The 10 different type-specific forward primers were synthesized with T7 polymerase promoter sequences on the 5′ ends. RNA extracted from samples positive for a representative HRV genotype from each of the 16 genotype groups, including 14 serotyped HRV culture isolates and 2 sequenced clinical samples (groups R and U) (Table 2), was reverse transcribed into cDNA and amplified by conventional PCR using the type-specific T7 polymerase promoter-labeled forward primer and type-specific reverse primer. The purified type-specific amplicons were then transcribed into RNA (T7 Megashort script kit; Life Technologies). The type-specific RNA transcripts were purified and quantified as previously described (21) and used to generate standard curves for RT-qPCR. Dilutions of the 16 transcripts (10 to 1e7 copies/reaction for RT-qPCR and 1e2 to 1e6 copies/reaction for RT-dPCR) were amplified using the genotype-specific primers and probes and the consensus primers and probe in one-step RT-qPCR (AgPath one-step RT-PCR; Life Technologies) and one-step RT-dPCR (One-step RT-ddPCR advanced kit; Bio-Rad) assays. Different ranges of quantified viral transcript were used in qPCR versus dPCR to account for the different dynamic ranges of the two assay platforms. RT-qPCR was performed as previously described (5) except that the PCR annealing temperature was lowered to 50°C or 55°C when using the type-specific primers. RT-dPCR was performed as previously described on the QX100 droplet digital PCR instrument (Bio-Rad Laboratories, Hercules, CA), with One-step RT-ddPCR advanced mix replacing the ddPCR Supermix for probes (22, 23) and with the following reaction conditions: 50°C for 60 min, 95°C for 10 min, 40 cycles of 95°C for 30 s and 60°C for 1 min, followed by 98°C for 10 min. The forward and reverse primers were at final concentrations of 500 nM and the probe was at a final concentration of 100 nM. The lower limits of detection (LLOD) were determined for the RT-qPCR consensus and genotype-specific assays by running 8 to 16 PCR replicates of serial dilutions in the lower range of transcripts (10 to 10,000 copies/reaction) and determining a 95% cutoff by probit analysis.

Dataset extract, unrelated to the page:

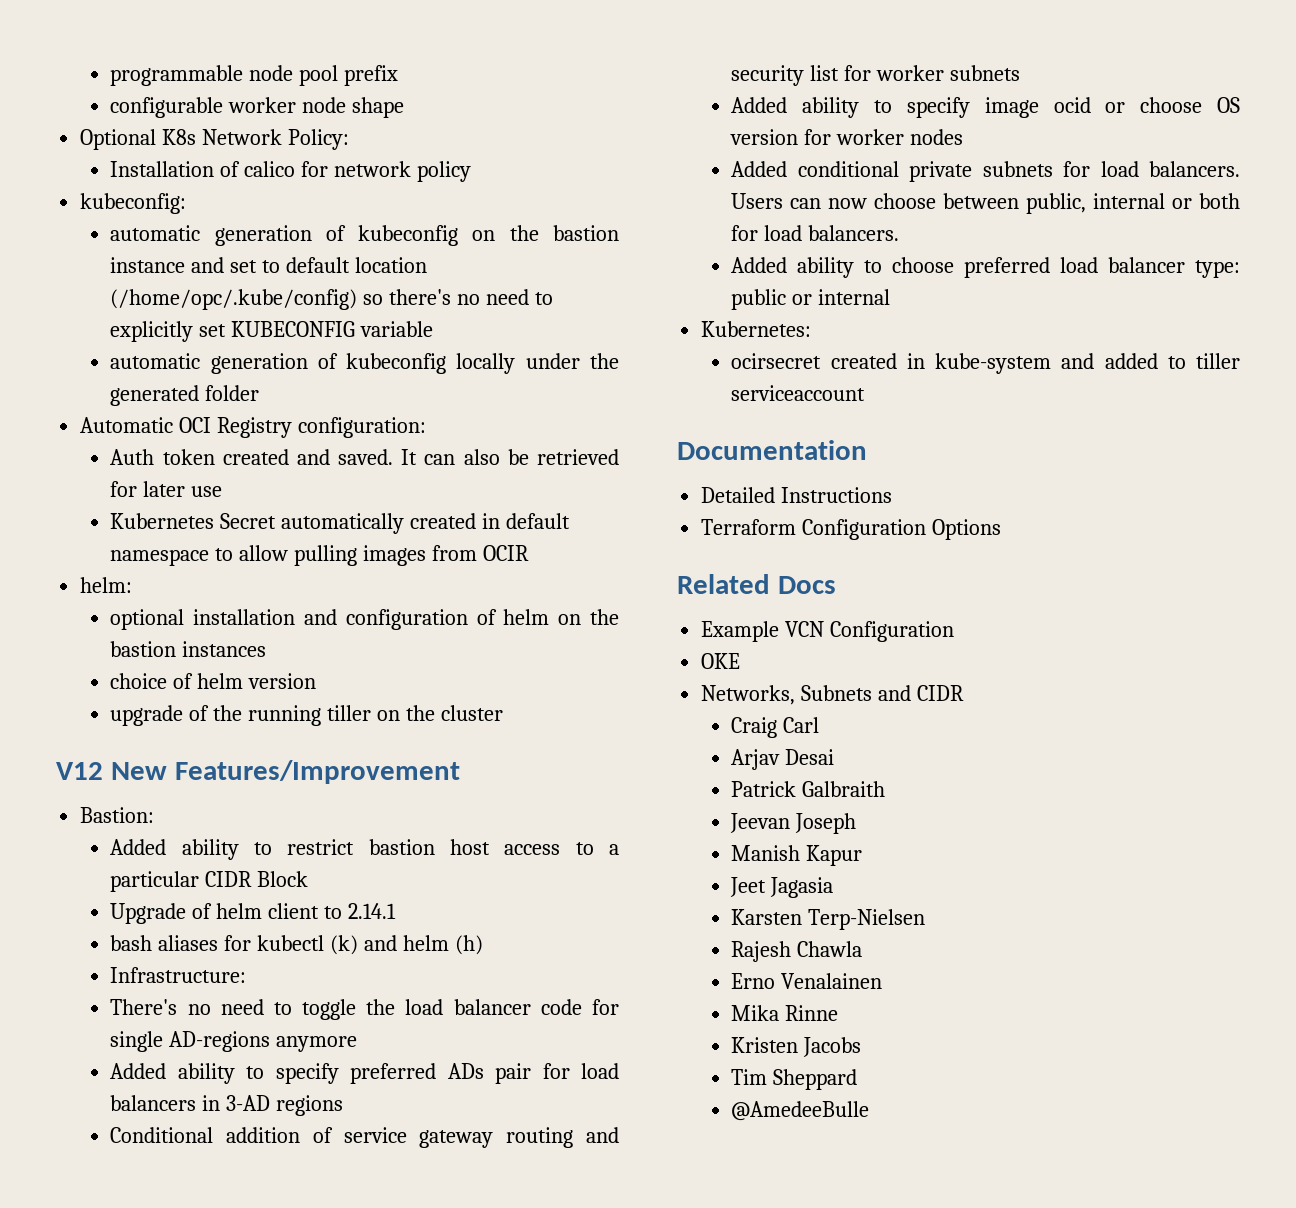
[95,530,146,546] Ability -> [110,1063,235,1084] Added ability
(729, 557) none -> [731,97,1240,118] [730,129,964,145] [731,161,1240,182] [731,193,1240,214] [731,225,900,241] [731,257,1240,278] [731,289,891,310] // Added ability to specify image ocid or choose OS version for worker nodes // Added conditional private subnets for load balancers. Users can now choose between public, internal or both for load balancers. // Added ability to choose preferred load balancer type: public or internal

For RT-qPCR and RT-dPCR, HRV RNA was extracted from 60 clinical samples (52 swabs and 8 culture isolates) positive for 55 known HRV genotypes representing the 16 genotype groups (identified by serotyping or sequencing and including 29 species A, 12 species B, and 14 species C) with the Total nucleic acid high performance kit on a MagnaPure LC 2.0 (Roche Diagnostics, Indianapolis, IN). HRV RNA was quantified by RT-qPCR using genotype-specific primers and probes and genotype-specific standard curves. The quantities of HRV RNA in each sample were then compared after quantification by RT-qPCR and RT-dPCR using the consensus primers and probe. The accuracy of RT-qPCR compared with that of RT-dPCR was assessed by determining which assay gave values within at least 1 log10 of the expected value determined by genotype-specific RT-qPCR.
R.H.S. has consulted for Bio-Rad Laboratories on projects unrelated to this article.